_Supplied data_:
————————

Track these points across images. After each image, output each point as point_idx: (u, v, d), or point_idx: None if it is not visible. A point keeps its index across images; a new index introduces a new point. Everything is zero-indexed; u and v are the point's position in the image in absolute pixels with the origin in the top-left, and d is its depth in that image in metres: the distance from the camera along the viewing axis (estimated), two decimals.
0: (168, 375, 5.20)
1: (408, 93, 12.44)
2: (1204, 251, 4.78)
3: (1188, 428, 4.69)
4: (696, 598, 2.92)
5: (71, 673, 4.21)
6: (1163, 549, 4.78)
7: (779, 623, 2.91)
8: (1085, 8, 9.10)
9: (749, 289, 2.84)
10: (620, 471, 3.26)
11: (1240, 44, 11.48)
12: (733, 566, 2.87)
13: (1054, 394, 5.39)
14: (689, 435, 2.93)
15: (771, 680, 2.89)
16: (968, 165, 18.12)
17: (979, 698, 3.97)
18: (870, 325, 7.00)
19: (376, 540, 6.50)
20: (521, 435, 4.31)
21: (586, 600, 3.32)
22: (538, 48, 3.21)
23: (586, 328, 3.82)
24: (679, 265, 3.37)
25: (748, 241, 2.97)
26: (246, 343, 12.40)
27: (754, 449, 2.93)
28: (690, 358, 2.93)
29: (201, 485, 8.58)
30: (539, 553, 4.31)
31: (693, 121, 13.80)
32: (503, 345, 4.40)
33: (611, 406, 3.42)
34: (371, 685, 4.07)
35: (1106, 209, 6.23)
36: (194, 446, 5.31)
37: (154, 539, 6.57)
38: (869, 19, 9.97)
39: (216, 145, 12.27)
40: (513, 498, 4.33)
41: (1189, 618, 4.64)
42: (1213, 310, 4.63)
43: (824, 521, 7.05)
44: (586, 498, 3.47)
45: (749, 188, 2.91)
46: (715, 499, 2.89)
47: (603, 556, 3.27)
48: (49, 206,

————————

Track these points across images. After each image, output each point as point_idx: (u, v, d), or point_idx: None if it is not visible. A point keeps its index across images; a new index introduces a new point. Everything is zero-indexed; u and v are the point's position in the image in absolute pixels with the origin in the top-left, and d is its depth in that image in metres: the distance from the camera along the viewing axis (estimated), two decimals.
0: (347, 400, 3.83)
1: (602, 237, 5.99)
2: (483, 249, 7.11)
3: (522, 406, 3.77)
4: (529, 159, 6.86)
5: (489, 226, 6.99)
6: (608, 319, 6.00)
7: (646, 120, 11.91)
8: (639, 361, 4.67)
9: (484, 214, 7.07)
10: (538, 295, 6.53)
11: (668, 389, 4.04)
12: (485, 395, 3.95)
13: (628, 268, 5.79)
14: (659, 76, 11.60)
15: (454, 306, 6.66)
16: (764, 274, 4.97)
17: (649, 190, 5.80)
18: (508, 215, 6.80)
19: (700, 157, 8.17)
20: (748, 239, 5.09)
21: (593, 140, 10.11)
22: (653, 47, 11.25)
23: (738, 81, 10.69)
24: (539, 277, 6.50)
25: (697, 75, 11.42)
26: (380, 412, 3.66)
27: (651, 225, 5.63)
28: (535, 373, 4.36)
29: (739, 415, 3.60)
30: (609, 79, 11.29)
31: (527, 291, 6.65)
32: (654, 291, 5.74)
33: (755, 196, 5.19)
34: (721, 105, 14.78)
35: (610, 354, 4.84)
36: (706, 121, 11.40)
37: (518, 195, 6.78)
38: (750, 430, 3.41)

————————

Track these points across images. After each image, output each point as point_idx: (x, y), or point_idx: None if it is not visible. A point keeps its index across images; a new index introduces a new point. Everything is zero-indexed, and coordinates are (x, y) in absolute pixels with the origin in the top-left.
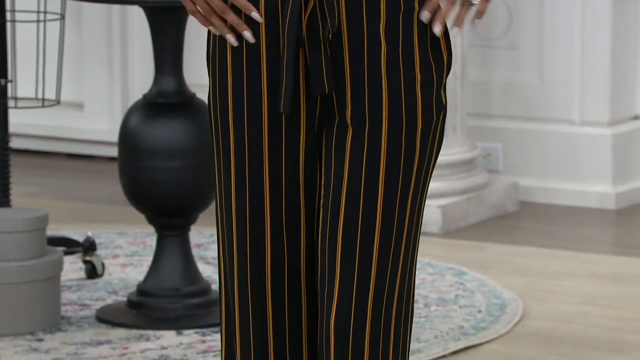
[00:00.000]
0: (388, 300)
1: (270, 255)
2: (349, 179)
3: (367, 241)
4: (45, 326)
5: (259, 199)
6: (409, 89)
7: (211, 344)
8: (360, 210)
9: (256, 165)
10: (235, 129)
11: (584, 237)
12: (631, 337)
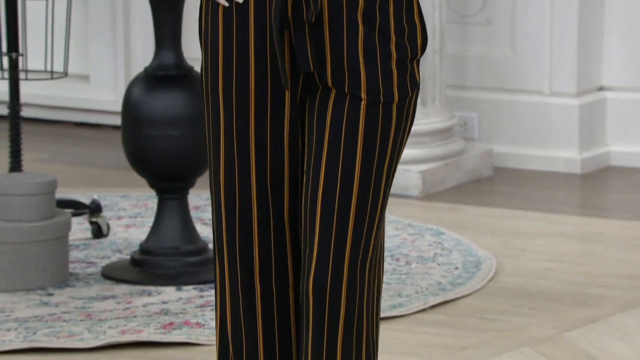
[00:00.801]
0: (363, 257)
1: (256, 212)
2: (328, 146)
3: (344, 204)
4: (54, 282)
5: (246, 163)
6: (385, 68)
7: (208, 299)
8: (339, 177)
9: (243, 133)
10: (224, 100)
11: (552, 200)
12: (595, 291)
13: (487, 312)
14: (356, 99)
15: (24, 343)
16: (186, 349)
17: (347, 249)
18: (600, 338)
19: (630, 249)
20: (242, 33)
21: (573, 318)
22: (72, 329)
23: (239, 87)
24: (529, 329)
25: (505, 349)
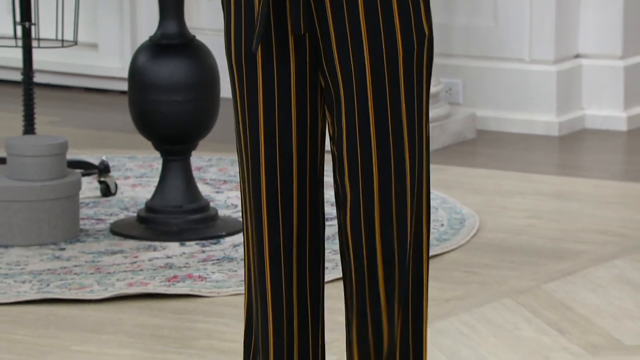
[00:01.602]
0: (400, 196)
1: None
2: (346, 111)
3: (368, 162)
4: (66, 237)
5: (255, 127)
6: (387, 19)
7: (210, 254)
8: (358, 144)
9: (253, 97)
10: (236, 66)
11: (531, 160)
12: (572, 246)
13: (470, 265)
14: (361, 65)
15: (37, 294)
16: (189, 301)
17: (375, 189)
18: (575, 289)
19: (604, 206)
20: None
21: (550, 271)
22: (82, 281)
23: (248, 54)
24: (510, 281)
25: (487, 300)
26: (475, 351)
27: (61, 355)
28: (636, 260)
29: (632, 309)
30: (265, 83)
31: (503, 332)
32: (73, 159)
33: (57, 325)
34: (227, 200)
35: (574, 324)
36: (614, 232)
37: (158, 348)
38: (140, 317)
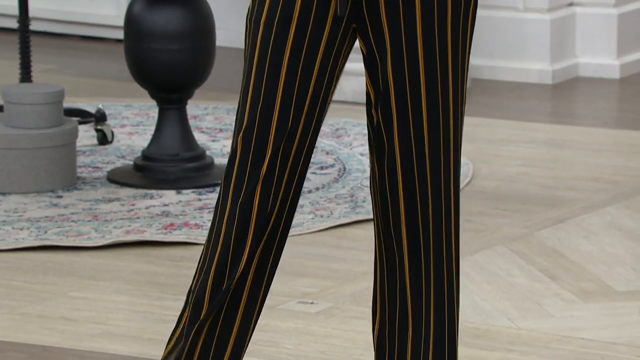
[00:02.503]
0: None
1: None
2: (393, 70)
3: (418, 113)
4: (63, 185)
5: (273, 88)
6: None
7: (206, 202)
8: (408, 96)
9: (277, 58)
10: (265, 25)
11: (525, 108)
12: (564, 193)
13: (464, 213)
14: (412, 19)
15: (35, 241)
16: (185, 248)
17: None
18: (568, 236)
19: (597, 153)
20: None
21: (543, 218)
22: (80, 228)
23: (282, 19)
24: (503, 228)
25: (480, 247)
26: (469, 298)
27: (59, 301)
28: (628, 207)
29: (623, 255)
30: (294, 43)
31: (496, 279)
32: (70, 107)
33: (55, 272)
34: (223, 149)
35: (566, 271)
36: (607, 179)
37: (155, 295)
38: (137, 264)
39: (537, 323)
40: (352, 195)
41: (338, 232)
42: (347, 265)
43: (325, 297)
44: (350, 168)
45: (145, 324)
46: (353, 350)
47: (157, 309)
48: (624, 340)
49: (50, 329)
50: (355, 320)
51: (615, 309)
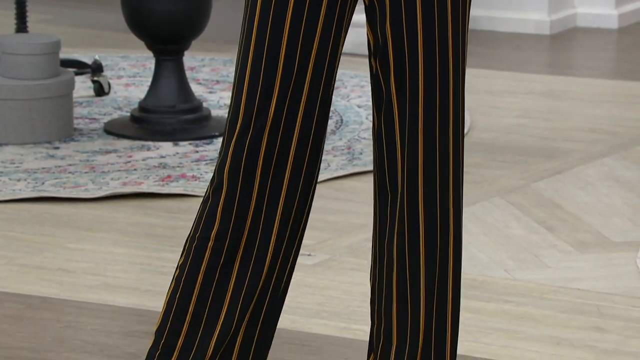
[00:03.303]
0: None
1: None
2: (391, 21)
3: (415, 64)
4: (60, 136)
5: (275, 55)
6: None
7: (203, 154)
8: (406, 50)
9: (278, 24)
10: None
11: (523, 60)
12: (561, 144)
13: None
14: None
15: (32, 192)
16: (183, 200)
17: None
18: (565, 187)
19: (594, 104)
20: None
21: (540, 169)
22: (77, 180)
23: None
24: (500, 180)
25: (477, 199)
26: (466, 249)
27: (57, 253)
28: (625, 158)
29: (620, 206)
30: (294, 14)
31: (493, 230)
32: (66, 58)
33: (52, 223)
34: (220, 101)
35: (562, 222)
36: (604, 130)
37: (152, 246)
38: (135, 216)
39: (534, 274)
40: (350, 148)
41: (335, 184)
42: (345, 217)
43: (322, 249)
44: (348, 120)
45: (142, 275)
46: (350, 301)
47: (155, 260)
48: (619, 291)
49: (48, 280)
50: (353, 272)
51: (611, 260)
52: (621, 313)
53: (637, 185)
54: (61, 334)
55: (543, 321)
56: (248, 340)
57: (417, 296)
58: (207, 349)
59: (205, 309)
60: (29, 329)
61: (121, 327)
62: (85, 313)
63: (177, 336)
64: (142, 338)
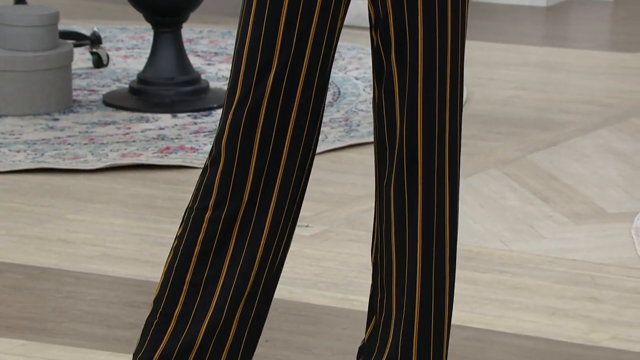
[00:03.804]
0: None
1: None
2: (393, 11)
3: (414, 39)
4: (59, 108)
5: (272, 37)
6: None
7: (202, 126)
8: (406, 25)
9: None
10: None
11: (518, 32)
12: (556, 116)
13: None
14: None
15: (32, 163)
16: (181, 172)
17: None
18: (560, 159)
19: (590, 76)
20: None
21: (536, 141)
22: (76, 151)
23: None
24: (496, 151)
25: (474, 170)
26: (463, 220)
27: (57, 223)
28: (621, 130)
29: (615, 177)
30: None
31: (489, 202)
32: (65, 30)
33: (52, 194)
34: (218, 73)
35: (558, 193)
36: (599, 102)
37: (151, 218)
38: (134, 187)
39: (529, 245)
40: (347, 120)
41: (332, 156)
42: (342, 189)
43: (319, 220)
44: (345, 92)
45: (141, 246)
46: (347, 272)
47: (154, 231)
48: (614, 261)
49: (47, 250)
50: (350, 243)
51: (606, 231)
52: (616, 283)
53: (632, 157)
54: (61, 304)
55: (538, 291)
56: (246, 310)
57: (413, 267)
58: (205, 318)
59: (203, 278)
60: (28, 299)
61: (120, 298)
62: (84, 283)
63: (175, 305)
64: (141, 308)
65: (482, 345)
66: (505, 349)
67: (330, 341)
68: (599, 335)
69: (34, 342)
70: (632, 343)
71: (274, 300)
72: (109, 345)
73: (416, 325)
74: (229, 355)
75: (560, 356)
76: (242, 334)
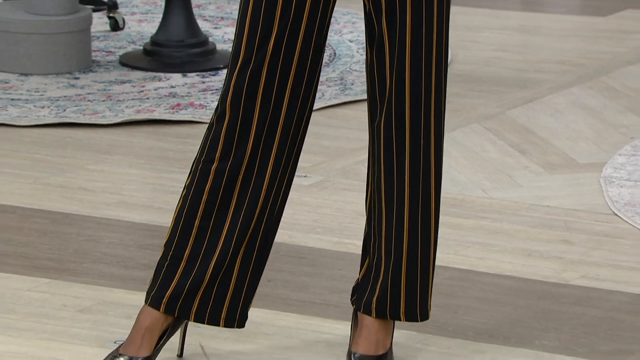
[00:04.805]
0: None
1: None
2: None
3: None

————————

_Required action_: Out of the records above, set down only the lines from the one that contains "18: (600, 338)" through the one that contains "39: (537, 323)", unchanged and without the pictures.

_Output for this task_:
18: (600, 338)
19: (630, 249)
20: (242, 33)
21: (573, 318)
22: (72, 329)
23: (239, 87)
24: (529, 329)
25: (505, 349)
[00:01.602]
0: (400, 196)
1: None
2: (346, 111)
3: (368, 162)
4: (66, 237)
5: (255, 127)
6: (387, 19)
7: (210, 254)
8: (358, 144)
9: (253, 97)
10: (236, 66)
11: (531, 160)
12: (572, 246)
13: (470, 265)
14: (361, 65)
15: (37, 294)
16: (189, 301)
17: (375, 189)
18: (575, 289)
19: (604, 206)
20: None
21: (550, 271)
22: (82, 281)
23: (248, 54)
24: (510, 281)
25: (487, 300)
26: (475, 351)
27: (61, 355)
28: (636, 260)
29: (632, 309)
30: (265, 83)
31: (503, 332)
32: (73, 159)
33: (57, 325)
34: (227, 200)
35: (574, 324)
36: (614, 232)
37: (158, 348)
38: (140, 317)
[00:02.503]
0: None
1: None
2: (393, 70)
3: (418, 113)
4: (63, 185)
5: (273, 88)
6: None
7: (206, 202)
8: (408, 96)
9: (277, 58)
10: (265, 25)
11: (525, 108)
12: (564, 193)
13: (464, 213)
14: (412, 19)
15: (35, 241)
16: (185, 248)
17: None
18: (568, 236)
19: (597, 153)
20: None
21: (543, 218)
22: (80, 228)
23: (282, 19)
24: (503, 228)
25: (480, 247)
26: (469, 298)
27: (59, 301)
28: (628, 207)
29: (623, 255)
30: (294, 43)
31: (496, 279)
32: (70, 107)
33: (55, 272)
34: (223, 149)
35: (566, 271)
36: (607, 179)
37: (155, 295)
38: (137, 264)
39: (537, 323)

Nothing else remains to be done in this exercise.